1. Act 1. Tableau 1. Scene 7. The Battle between The Nutcracker and The Mouse King. I felt like the battle was important to highlight for the boys. Many young boys feel that ballet is for girls. We talked about this and I shared with the boys that many strong men perform ballet. I was pleasantly surprised by how the boys were really engaged watching the video! They noted how strong the nutcracker's legs looked and they laughed at the antics of the mice and the "bang" of the cannon. I did fast-forward into the clip to about 2:10 or so, just to save time and to get to the actual dual of the nutcracker and mouse king.
2. Act 2. Scene 12. Divertissement. Trepak. (Also known as the Dance of the Russian Candy Canes.) This was obviously a choice because of the music. I knew students would recognize the tune and I wanted them to make the connection to Tchaikovsky and the ballet. It was fun to see their faces light up when they heard the music and exclaim, "I know this!" They also loved the jumping and leaping of these dancers! And this scene is only about one minute long, so quick and easy. The only thing here is that the dancers are not dressed as candy canes and that was a little confusing to the children. In the future, I might look for a version that has the candy cane costumes rather than the traditional Russian costumes.
3. Act 2. Scene 14. Variation 2. Dance of the Sugarplum Fairy. We talked about the principal ballerina and why the role of the Sugarplum Fairy is so coveted. I also asked students to listen for the music to see if they recognized it...which, of course, they did. I also told students about the wooden toe blocks placed inside of a ballerina's toe shoes for pointe work and they were fascinated!
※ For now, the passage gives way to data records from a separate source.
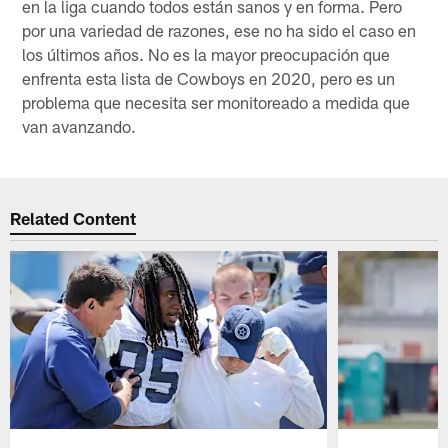
en la liga cuando todos están sanos y en forma. Pero
por una variedad de razones, ese no ha sido el caso en
los últimos años. No es la mayor preocupación que
enfrenta esta lista de Cowboys en 2020, pero es un
problema que necesita ser monitoreado a medida que
van avanzando.
Related Content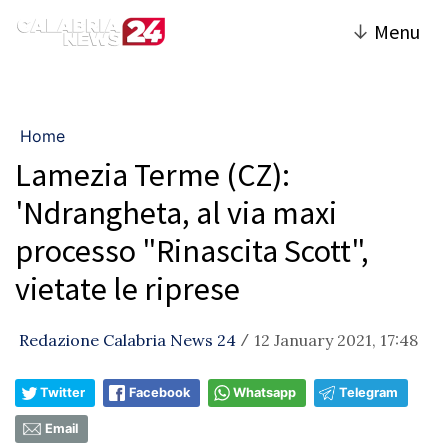
↓
Menu
Home
Lamezia Terme (CZ):
'Ndrangheta, al via maxi
processo "Rinascita Scott",
vietate le riprese
Redazione Calabria News 24
12 January 2021, 17:48
/
Twitter
Facebook
Whatsapp
Telegram
Email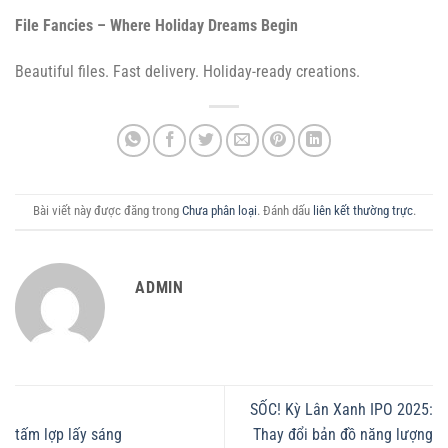
File Fancies – Where Holiday Dreams Begin
Beautiful files. Fast delivery. Holiday-ready creations.
Bài viết này được đăng trong
Chưa phân loại
. Đánh dấu
liên kết thường trực
.
ADMIN
SỐC! Kỳ Lân Xanh IPO 2025:
tấm lợp lấy sáng
Thay đổi bản đồ năng lượng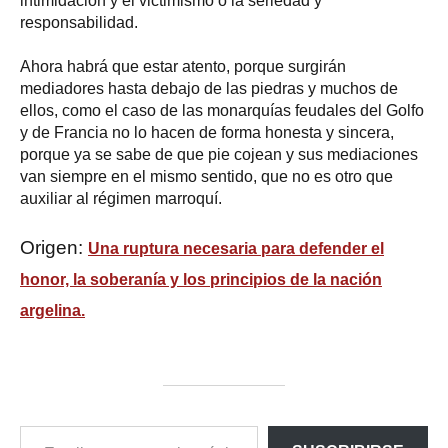
intimidación y el victimismo o la seriedad y
responsabilidad.
Ahora habrá que estar atento, porque surgirán
mediadores hasta debajo de las piedras y muchos de
ellos, como el caso de las monarquías feudales del Golfo
y de Francia no lo hacen de forma honesta y sincera,
porque ya se sabe de que pie cojean y sus mediaciones
van siempre en el mismo sentido, que no es otro que
auxiliar al régimen marroquí.
Origen:
Una ruptura necesaria para defender el
honor, la soberanía y los principios de la nación
argelina.
ESCRIBE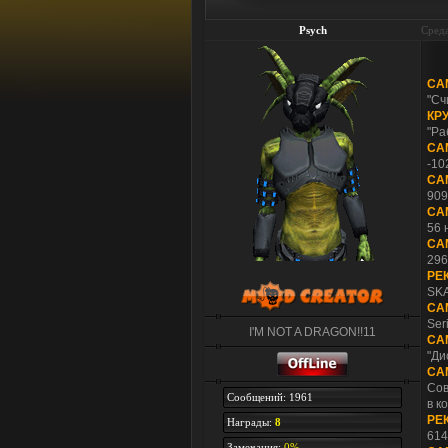
Psych
Среда
СА
"Сч
КР
"Ра
СА
-10
СА
909
СА
56 
СА
296
РЕ
SKA
СА
Ser
I'M NOT A DRAGON!!11
СА
"Ди
СА
Сов
Сообщений: 1961
в к
РЕ
Награды:
8
614
Замечания:
0%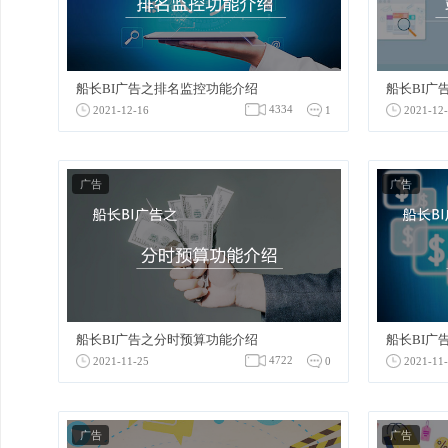
船长BI广告之排名监控功能介绍
船长B
4334
2021-12-16
1
2021
广告
广告
船长BI广告之分时预算功能介绍
船长B
4722
2021-11-25
0
2021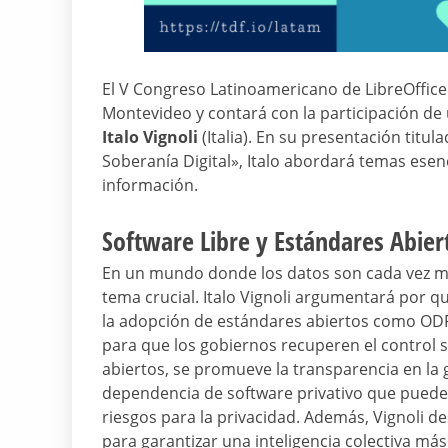
El V Congreso Latinoamericano de LibreOffice 
Montevideo y contará con la participación de 
Italo Vignoli
(Italia). En su presentación titu
Soberanía Digital», Italo abordará temas esenci
información.
Software Libre y Estándares Abiert
En un mundo donde los datos son cada vez más
tema crucial. Italo Vignoli argumentará por q
la adopción de estándares abiertos como ODF
para que los gobiernos recuperen el control 
abiertos, se promueve la transparencia en la g
dependencia de software privativo que puede 
riesgos para la privacidad. Además, Vignoli d
para garantizar una inteligencia colectiva más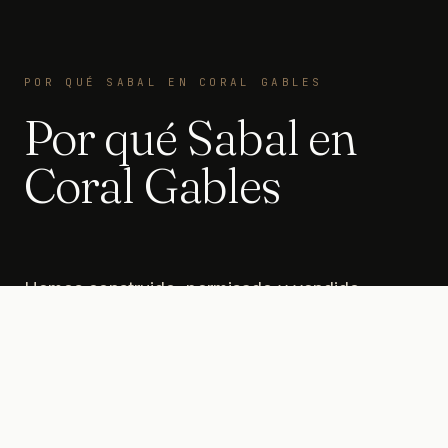
POR QUÉ SABAL EN CORAL GABLES
Por qué Sabal en
Coral Gables
Hemos construido, permisado y vendido
residencias a medida en Coral Gables y los
alrededores (Condado de Miami-Dade).
Dominamos las reglas de setback, las coastal
construction control lines cuando aplican, los
distritos históricos y las expectativas de los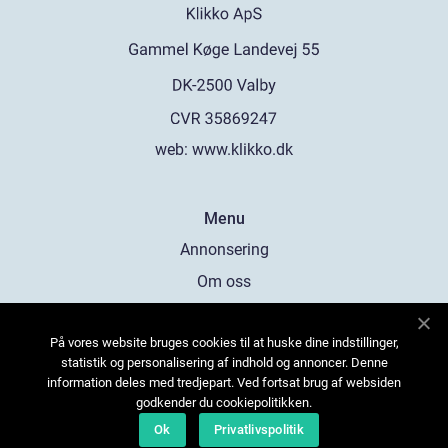
web:
www.klikko.dk
Menu
Annonsering
Om oss
Cookies
På vores website bruges cookies til at huske dine indstillinger,
Kontakta oss
statistik og personalisering af indhold og annoncer. Denne
Sitemap
information deles med tredjepart. Ved fortsat brug af websiden
godkender du cookiepolitikken.
Ok
Privatlivspolitik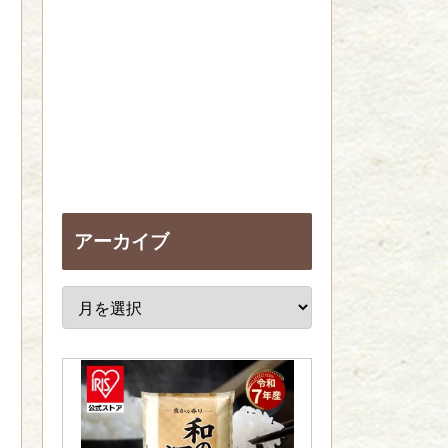
アーカイブ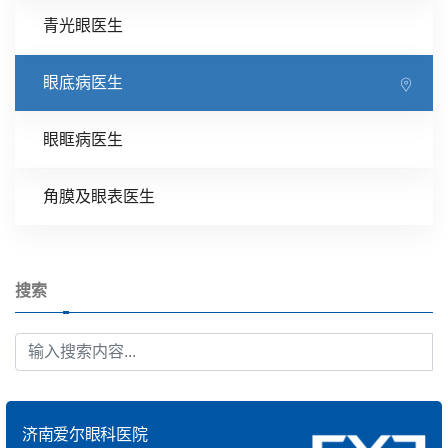
青光眼医生
眼底病医生
眼眶病医生
角膜及眼表医生
搜索
济南爱尔眼科医院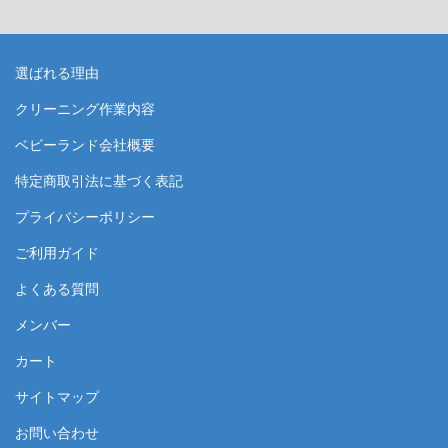
選ばれる理由
クリーニング作業内容
ベビーランド会社概要
特定商取引法に基づく表記
プライバシーポリシー
ご利用ガイド
よくある質問
メンバー
カート
サイトマップ
お問い合わせ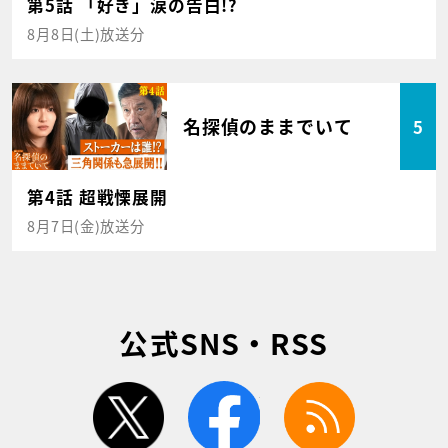
第5話 「好き」涙の告白!?
8月8日(土)放送分
名探偵のままでいて
5
第4話 超戦慄展開
8月7日(金)放送分
公式SNS・RSS
twitter
facebook
rss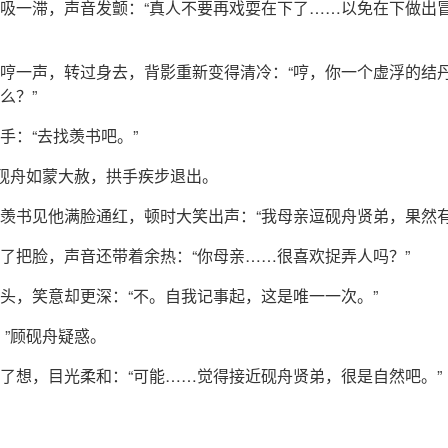
吸一滞，声音发颤：“真人不要再戏耍在下了……以免在下做出
哼一声，转过身去，背影重新变得清冷：“哼，你一个虚浮的结
么？”
手：“去找羡书吧。”
顾砚舟如蒙大赦，拱手疾步退出。
羡书见他满脸通红，顿时大笑出声：“我母亲逗砚舟贤弟，果然有
了把脸，声音还带着余热：“你母亲……很喜欢捉弄人吗？”
头，笑意却更深：“不。自我记事起，这是唯一一次。”
？”顾砚舟疑惑。
了想，目光柔和：“可能……觉得接近砚舟贤弟，很是自然吧。”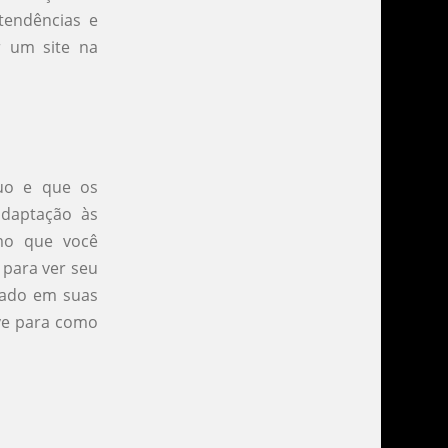
tendências e
r um site na
nuo e que os
adaptação às
mo que você
 para ver seu
ocado em suas
ave para como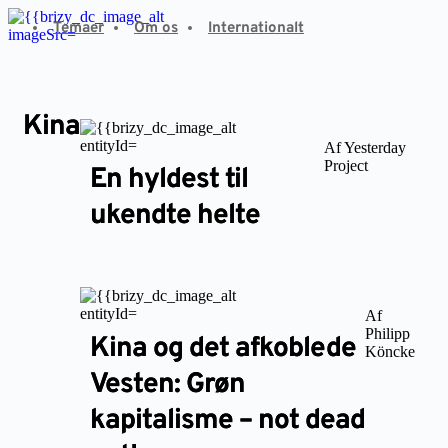
Fortsæt
Temaer
Om os
Internationalt
til
indhold
Kina
Af Yesterday
Project
En hyldest til
ukendte helte
Af
Philipp
Kina og det afkoblede
Köncke
Vesten: Grøn
kapitalisme – not dead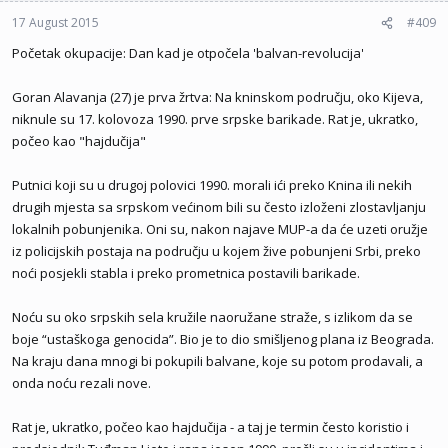
17 August 2015
#409
Početak okupacije: Dan kad je otpočela 'balvan-revolucija'
Goran Alavanja (27) je prva žrtva: Na kninskom području, oko Kijeva,
niknule su 17. kolovoza 1990. prve srpske barikade. Rat je, ukratko,
počeo kao "hajdučija"
Putnici koji su u drugoj polovici 1990. morali ići preko Knina ili nekih
drugih mjesta sa srpskom većinom bili su često izloženi zlostavljanju
lokalnih pobunjenika. Oni su, nakon najave MUP-a da će uzeti oružje
iz policijskih postaja na području u kojem žive pobunjeni Srbi, preko
noći posjekli stabla i preko prometnica postavili barikade.
Noću su oko srpskih sela kružile naoružane straže, s izlikom da se
boje “ustaškoga genocida”. Bio je to dio smišljenog plana iz Beograda.
Na kraju dana mnogi bi pokupili balvane, koje su potom prodavali, a
onda noću rezali nove.
Rat je, ukratko, počeo kao hajdučija - a taj je termin često koristio i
Even the boys were really into this...they watched her feet very closely, looking for the blocks of wood! Watching their faces was the highlight of my week!!! So fun...and this particular ballerina, Nina Kaptsova is such a delight to watch. She seems to be having fun, so that makes the video clip so much more interesting. The students also commented on how different the sets look in each clip. This opened the door for some conversation about productions, costumers, set designers and so on. Lots of STEM ideas there!
After watching each of the clips, we moved on to the final portion of the lesson. I had coloring sheets that I purchased HERE and I also provided a Nutcracker word search for those who didn't want to color. As students worked on these, I played more of Tchaikovsky's music. They loved it.
As students lined up to leave the library, I handed them a scratch-n-sniff bookmark that was either a gingerbread scent or peppermint candy cane scent. These went over with RAVE reviews!!!
Most of my students had never been to see The Nutcracker. Only about two students in each group admitted to having been and most of those had only been to local productions by student ballet companies and not professional companies. I would really like to find videos that feature dancers with more ethnic diversity and I also think it would be really neat to find variations on the story of The Nutcracker...maybe something by the Alvin Ailey Dancers that is more contemporary would be fun.
I did this lesson with all third through fifth graders and I would say that 3rd and 4th graders were the most engaged. I think that involving a STEM aspect to the lesson, or getting more technical with the ballet or music portions of this lesson would be more appealing to the older students, but overall I think everyone enjoyed the lesson. And teachers were appreciative...they commented that they were so glad I was exposing students to this production, noting that most of these kids have never been to a live performance outside of a school concert. I think I need to find a way to change that.